In the past three months, the company’s shares have risen by about 16%, while the IT index has been flat. It’s largely because of this outperformance ahead of the results announcement that investors didn’t get excited about the better-than-expected financials for the quarter.

Besides, there are some doubts about the sustainability of the margins reported by the company last quarter. While revenue grew by 7.5%, the underlying volume growth was only 3.5%. The rest of the increase was on account of currency-related gains (1.6%) and the balance was on account of efficiency-related gains on the company’s fixed-price projects.
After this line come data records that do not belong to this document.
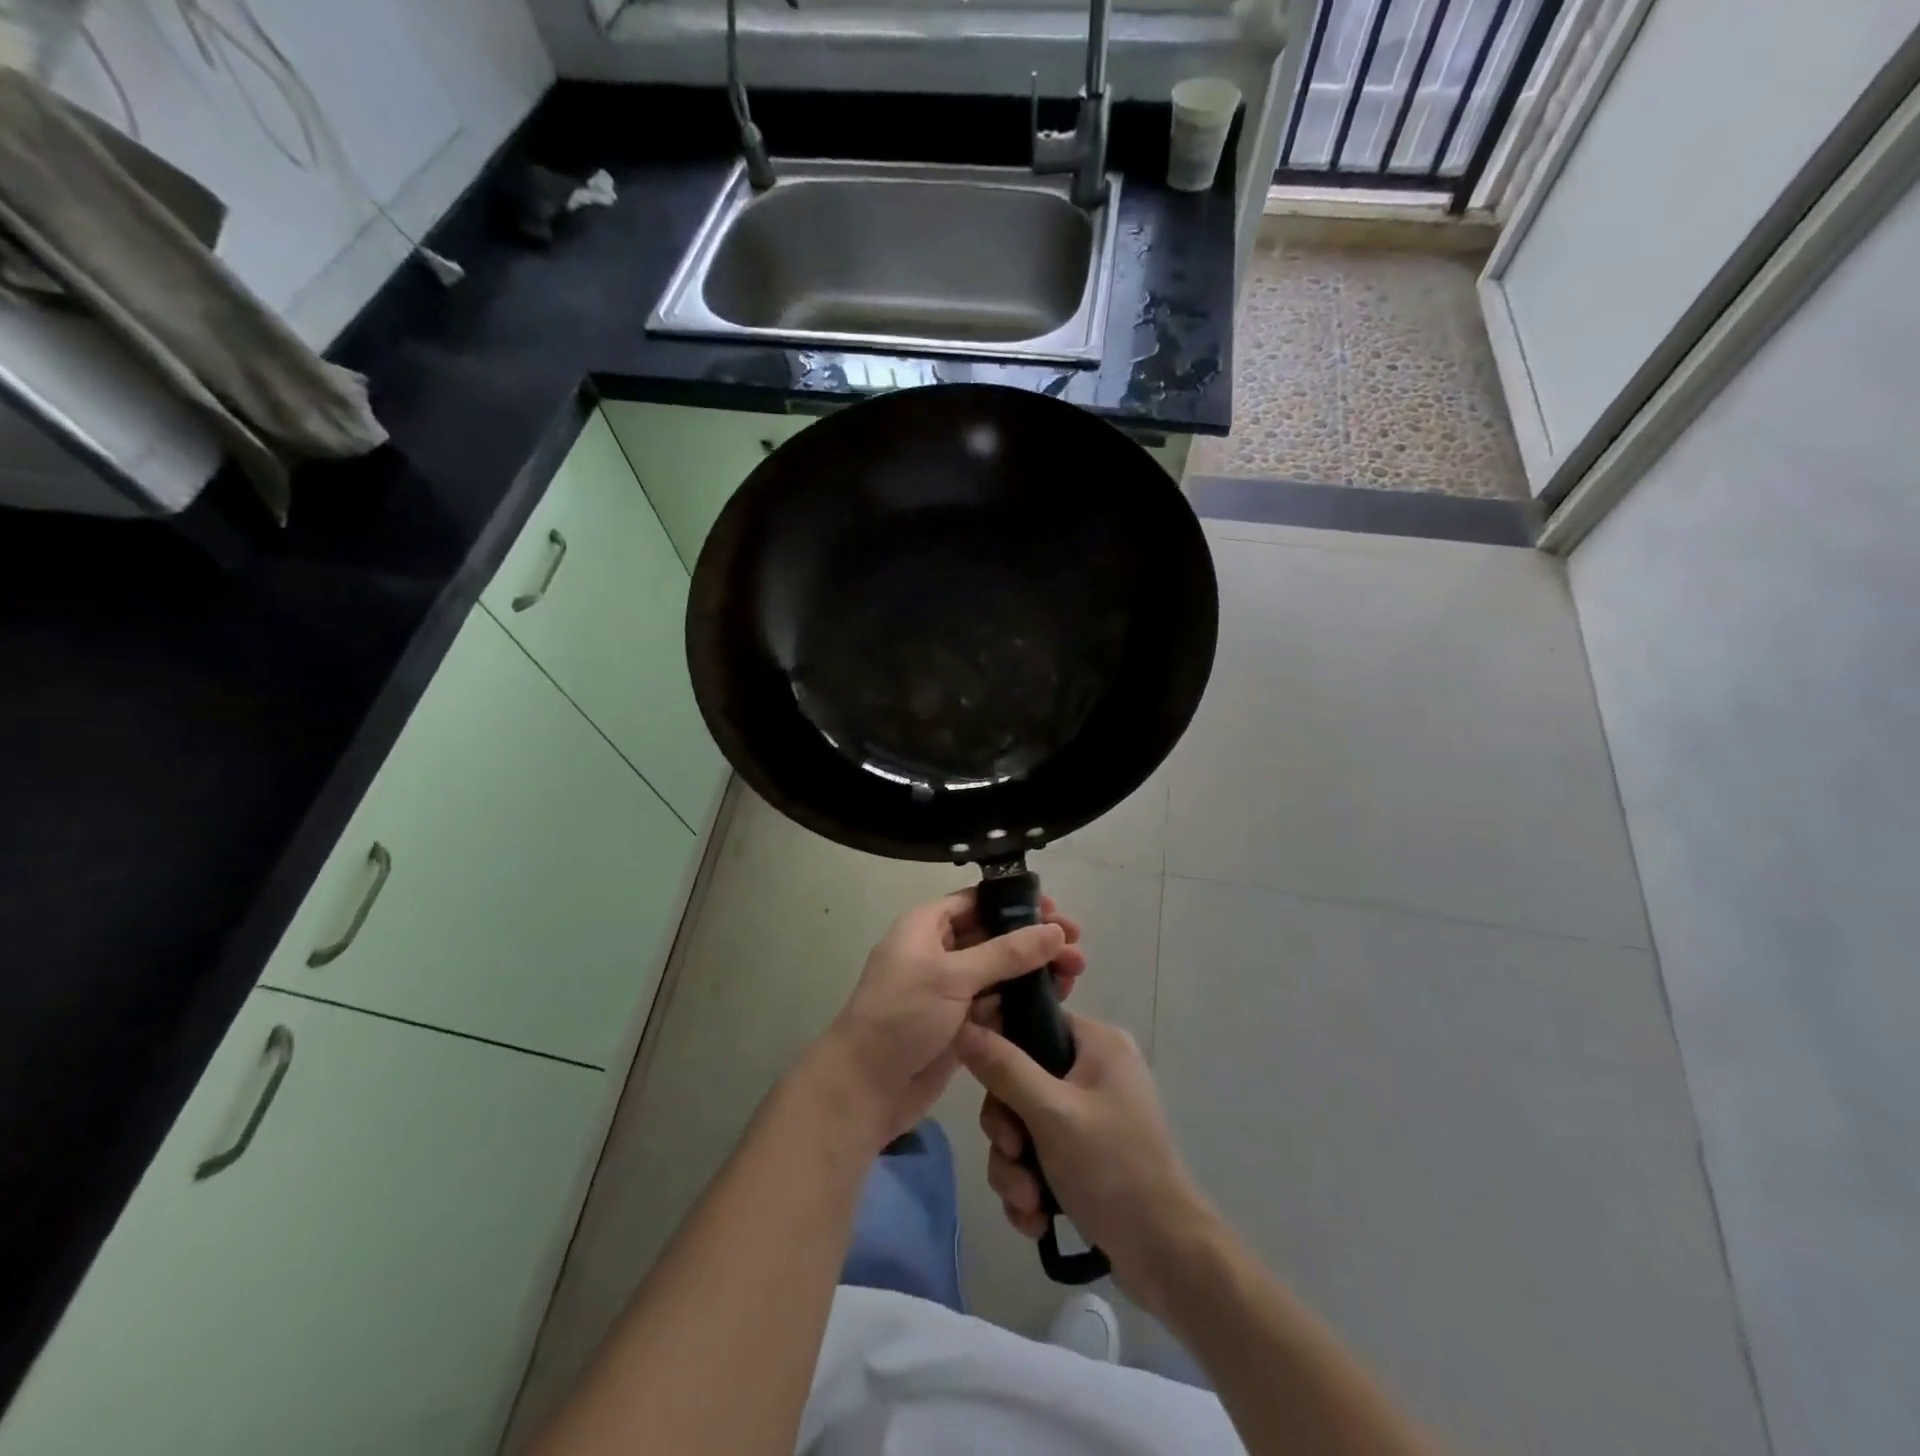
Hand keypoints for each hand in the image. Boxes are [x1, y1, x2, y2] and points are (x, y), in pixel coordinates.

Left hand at [814, 890, 1085, 1150]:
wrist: (865, 1087)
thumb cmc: (903, 1016)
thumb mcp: (953, 976)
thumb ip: (1006, 953)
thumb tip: (1055, 931)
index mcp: (926, 926)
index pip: (977, 901)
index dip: (1017, 904)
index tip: (1056, 913)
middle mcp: (938, 952)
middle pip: (994, 936)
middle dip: (1034, 941)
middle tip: (1076, 951)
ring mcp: (948, 991)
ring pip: (999, 973)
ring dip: (1034, 973)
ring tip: (1074, 977)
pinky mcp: (959, 1025)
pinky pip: (996, 1005)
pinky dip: (1021, 1003)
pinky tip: (1054, 1004)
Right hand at [957, 1011, 1212, 1319]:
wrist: (1167, 1257)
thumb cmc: (1113, 1169)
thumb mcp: (1051, 1114)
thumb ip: (1003, 1068)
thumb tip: (962, 1025)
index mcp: (1098, 1044)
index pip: (1033, 1022)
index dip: (1000, 1048)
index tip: (984, 1085)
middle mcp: (1095, 1072)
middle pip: (1020, 1081)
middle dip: (1008, 1131)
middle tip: (1013, 1154)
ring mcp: (1091, 1116)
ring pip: (1024, 1125)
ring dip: (1015, 1168)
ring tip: (1028, 1202)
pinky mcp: (1087, 1157)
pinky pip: (1039, 1156)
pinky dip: (1031, 1186)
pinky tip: (1036, 1219)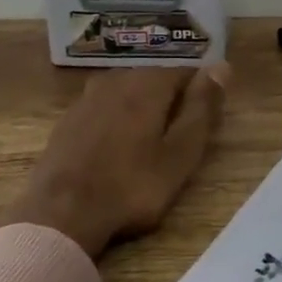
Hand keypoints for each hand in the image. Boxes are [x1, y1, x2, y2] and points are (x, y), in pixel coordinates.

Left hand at [0, 65, 230, 258]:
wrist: (59, 214)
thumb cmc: (131, 187)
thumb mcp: (180, 153)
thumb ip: (202, 108)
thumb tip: (221, 66)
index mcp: (148, 83)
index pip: (187, 72)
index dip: (202, 94)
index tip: (206, 123)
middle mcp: (118, 79)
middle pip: (156, 79)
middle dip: (172, 100)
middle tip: (180, 139)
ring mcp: (88, 98)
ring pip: (128, 92)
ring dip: (143, 109)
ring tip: (151, 143)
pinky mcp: (68, 120)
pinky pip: (104, 108)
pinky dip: (117, 120)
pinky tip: (118, 148)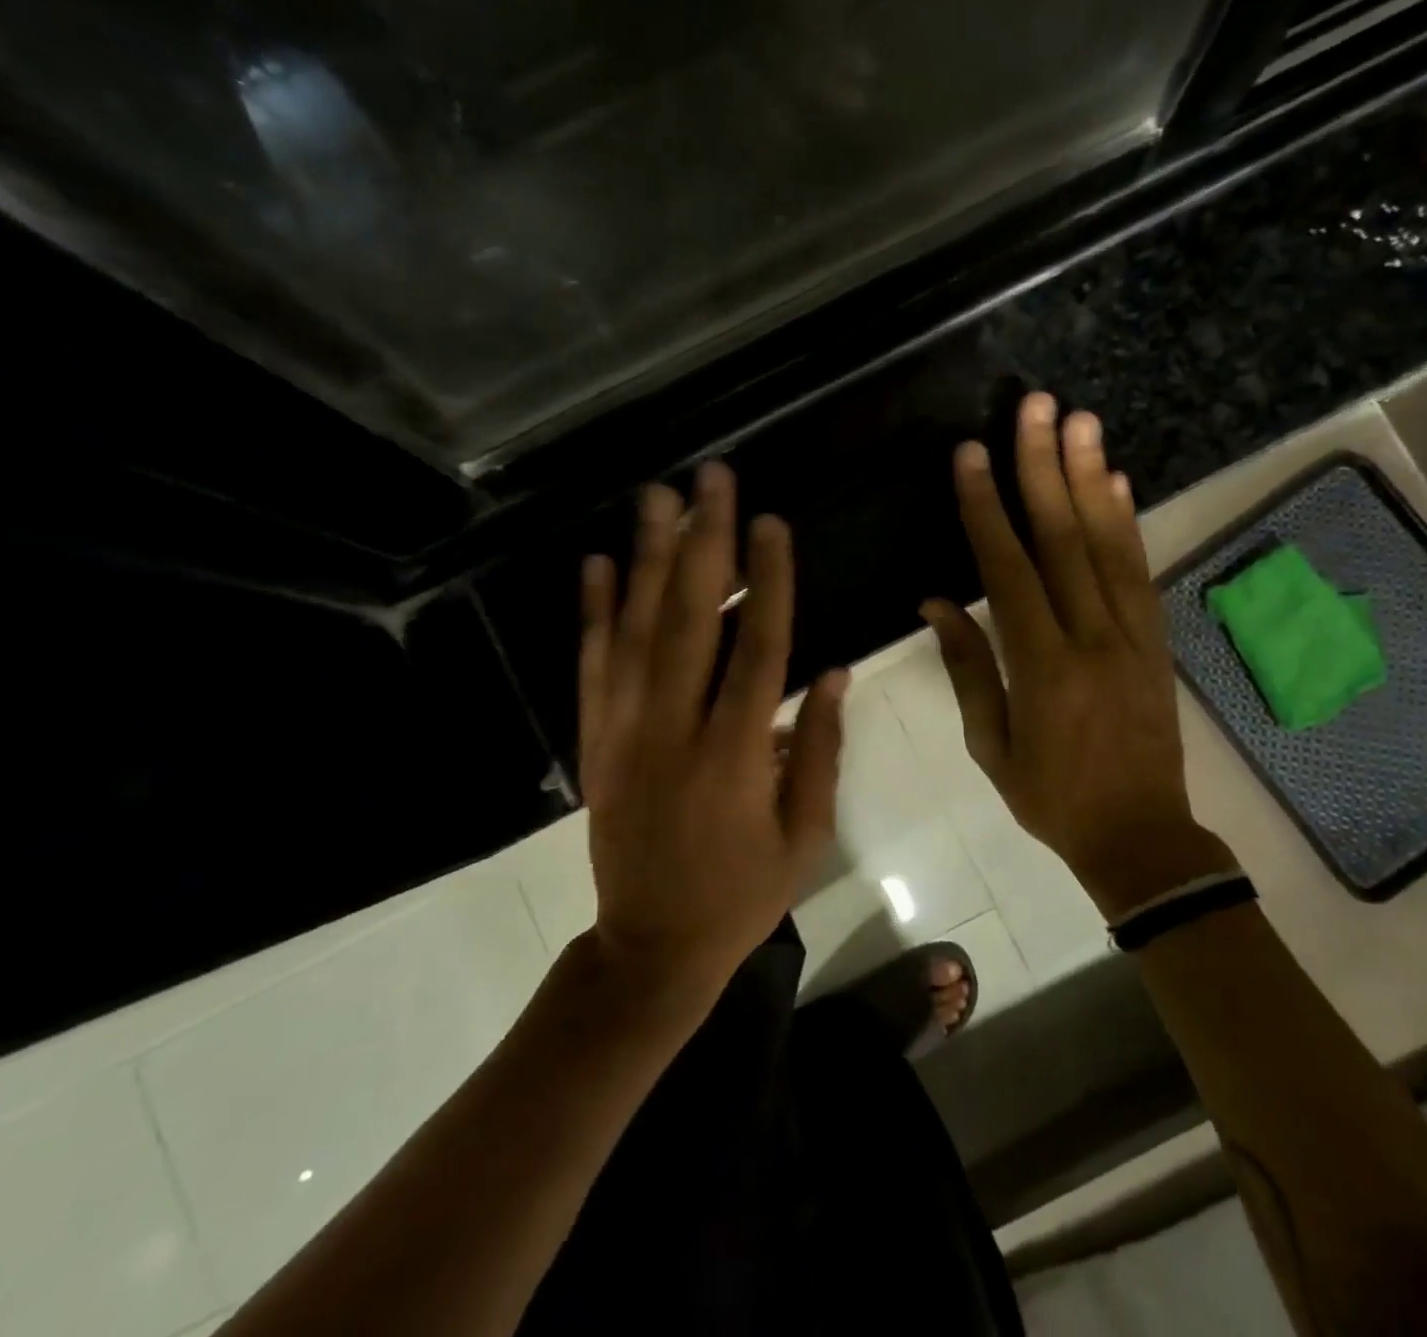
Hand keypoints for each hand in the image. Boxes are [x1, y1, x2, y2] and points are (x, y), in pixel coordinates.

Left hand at [579, 462, 847, 993]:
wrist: (650, 948)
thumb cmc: (741, 894)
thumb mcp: (804, 834)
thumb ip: (818, 747)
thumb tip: (833, 671)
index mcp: (734, 756)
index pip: (758, 649)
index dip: (768, 582)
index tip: (772, 522)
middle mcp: (673, 730)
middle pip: (691, 619)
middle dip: (703, 541)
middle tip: (710, 478)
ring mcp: (625, 732)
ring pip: (636, 630)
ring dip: (648, 558)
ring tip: (657, 497)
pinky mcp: (595, 741)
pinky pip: (592, 666)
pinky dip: (593, 612)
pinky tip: (598, 563)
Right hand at [923, 392, 1235, 917]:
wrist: (1141, 836)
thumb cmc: (1051, 797)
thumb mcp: (991, 745)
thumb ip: (968, 668)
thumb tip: (936, 602)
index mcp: (1043, 667)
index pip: (1008, 571)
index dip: (986, 510)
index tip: (971, 456)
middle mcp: (1092, 637)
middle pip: (1065, 539)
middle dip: (1044, 468)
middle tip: (1037, 407)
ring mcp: (1133, 634)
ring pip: (1109, 544)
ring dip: (1092, 477)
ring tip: (1079, 421)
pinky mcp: (1157, 640)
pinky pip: (1140, 572)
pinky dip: (1127, 522)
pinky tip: (1116, 481)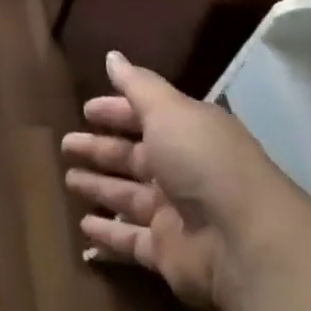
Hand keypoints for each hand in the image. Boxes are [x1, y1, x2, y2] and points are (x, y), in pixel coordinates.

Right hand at [61, 50, 293, 310]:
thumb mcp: (169, 110)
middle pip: (132, 157)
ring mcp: (175, 214)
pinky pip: (130, 240)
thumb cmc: (204, 161)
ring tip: (68, 180)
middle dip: (99, 150)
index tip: (86, 110)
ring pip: (127, 196)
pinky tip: (83, 231)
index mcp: (186, 133)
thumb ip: (137, 85)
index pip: (144, 116)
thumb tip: (112, 56)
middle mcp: (181, 171)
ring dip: (99, 188)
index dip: (115, 112)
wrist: (245, 243)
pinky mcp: (167, 253)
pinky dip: (108, 235)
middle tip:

Analysts were assuming that the large difference between volume growth and revenue growth would at least partly be explained by an increase in billing rates. But the company has said that pricing was flat. Also, the traditional understanding is that efficiency gains on fixed-priced projects would result in higher margins, rather than boosting revenue. According to the company, however, this contributed to about a 2 percentage points increase in revenue growth, leading to doubts about its sustainability.

Be that as it may, analysts are still expected to increase their earnings estimates for the company. They were expecting Mahindra Satyam to return to double-digit margins only in fiscal 2011-12. The fact that the company has settled most of the legal cases against it is also a big positive.

But as investors’ reaction showed on Monday, this may not result in a rally in the company’s shares, since valuations have already run up. Also, Mahindra Satyam still has to prove that it can sustain this performance over a longer time frame.